Podas de árvores na cidade motivam condicionamentos ao trânsito na próxima semana

Rua Maria do Céu Mendes e circunvalação serão as principais artérias condicionadas

As podas de manutenção, adaptação e formação das árvores públicas do concelho de Viseu irão decorrer a partir da próxima semana, 20 de junho, em algumas das principais artérias e vias da cidade.

Segunda-feira, 20 de junho, a operação ambiental estende-se à rua Maria do Céu Mendes (troço entre a rotunda do Fontelo e a rotunda de Santo António) e implicará o corte de trânsito em ambos os sentidos, alternadamente, dado que a copa das árvores abrange toda a via em causa. A operação contará com acompanhamento policial.

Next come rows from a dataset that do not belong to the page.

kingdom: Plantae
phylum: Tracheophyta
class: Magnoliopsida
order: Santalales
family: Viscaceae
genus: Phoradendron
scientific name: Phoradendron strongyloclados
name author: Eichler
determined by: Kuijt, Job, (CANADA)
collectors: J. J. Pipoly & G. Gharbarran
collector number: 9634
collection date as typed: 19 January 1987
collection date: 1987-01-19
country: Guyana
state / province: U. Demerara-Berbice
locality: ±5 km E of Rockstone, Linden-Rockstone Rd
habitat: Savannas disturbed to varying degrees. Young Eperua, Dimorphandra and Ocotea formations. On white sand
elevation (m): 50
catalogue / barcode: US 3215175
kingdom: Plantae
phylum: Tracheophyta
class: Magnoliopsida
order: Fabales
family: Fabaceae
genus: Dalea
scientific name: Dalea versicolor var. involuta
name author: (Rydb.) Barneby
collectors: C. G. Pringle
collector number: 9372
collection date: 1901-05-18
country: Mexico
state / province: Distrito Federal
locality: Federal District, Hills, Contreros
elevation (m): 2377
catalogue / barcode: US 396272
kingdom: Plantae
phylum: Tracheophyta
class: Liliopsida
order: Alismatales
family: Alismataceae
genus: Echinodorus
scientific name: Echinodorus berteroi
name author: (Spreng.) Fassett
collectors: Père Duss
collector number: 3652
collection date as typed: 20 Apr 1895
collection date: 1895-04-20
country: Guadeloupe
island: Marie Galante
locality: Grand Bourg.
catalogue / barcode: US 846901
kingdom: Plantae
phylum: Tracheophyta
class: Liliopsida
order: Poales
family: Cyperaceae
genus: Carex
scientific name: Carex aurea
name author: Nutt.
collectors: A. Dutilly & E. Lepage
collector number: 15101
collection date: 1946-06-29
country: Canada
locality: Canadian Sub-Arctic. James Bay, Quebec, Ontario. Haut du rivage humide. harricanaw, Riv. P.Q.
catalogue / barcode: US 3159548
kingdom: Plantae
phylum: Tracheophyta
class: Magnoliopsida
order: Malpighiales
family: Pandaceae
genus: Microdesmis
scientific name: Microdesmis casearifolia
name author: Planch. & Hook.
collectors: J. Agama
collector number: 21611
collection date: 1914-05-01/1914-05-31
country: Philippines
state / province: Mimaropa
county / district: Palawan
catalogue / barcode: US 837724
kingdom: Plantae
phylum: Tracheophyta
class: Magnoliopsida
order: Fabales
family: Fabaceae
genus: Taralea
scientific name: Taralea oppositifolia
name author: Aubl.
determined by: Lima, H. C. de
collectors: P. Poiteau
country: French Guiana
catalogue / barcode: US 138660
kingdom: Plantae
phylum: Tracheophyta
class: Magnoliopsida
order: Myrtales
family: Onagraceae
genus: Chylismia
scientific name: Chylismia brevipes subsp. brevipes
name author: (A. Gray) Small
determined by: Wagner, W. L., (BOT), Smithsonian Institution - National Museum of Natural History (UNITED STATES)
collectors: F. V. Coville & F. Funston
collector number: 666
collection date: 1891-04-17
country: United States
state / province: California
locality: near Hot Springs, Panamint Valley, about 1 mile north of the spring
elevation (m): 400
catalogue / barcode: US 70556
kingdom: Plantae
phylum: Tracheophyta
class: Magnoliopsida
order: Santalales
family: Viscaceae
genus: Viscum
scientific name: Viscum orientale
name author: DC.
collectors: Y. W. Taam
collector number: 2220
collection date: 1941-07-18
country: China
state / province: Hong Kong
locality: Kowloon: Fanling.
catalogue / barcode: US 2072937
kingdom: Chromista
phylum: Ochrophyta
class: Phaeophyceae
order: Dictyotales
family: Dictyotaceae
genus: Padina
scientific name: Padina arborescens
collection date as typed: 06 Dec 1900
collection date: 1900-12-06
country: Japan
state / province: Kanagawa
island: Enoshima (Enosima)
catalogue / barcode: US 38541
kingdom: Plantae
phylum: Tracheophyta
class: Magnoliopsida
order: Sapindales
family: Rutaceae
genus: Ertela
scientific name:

Já na terça-feira, 21 de junho, estão previstos os trabalhos na circunvalação, entre a rotunda 5 de outubro e a rotunda de Nelas, sendo necessário proceder-se ao corte de uma das vias, passando a circulação automóvel a realizar-se nos dois sentidos apenas numa faixa. Prevê-se que as podas nesta artéria se prolonguem por um período de três dias, até quinta-feira, 23 de junho.

Ao longo da próxima quinzena, estão ainda previstas as podas noutras ruas de Viseu, no entanto, as mesmas implicarão apenas pontuais condicionamentos ao estacionamento e à circulação pedonal nos passeios públicos.

São elas a Rua do Chantre e Rua das Ameias, no dia 21, a Avenida Monsenhor Celso Tavares da Silva e Rua Mendonça a 22 de junho, e a Rua Dr. Alexandre Lucena e Vale no dia 23. Na semana seguinte, os trabalhos serão executados no troço entre a rotunda de Nelas e a rotunda João VI, a 27 de junho, a na Avenida 25 de Abril, a partir do dia 28 e até 1 de julho.

Este ano, a Câmara Municipal de Viseu encontra-se a realizar as podas das árvores públicas do concelho na primavera, uma operação a cargo de três empresas especializadas na manutenção de espaços verdes, que garantem uma operação de qualidade e de salvaguarda da cidade-jardim.

A opção pela poda nesta época do ano, as chamadas “podas em verde”, é mais vantajosa em relação à poda de inverno (a mais comum), uma vez que permite identificar mais facilmente problemas nas árvores e intervir de forma mais eficaz e menos invasiva quando necessário. Por exemplo, os ramos secos são mais fáceis de identificar, o crescimento de “ramos ladrões” pode ser controlado e reduzido, as feridas resultantes dos cortes de ramos cicatrizam de forma mais célere, entre outras vantagens.

Este ajuste no plano de intervenção resulta do trabalho contínuo de estudo de comportamento das espécies arbóreas do concelho, assegurando a segurança das pessoas e a manutenção da cidade-jardim.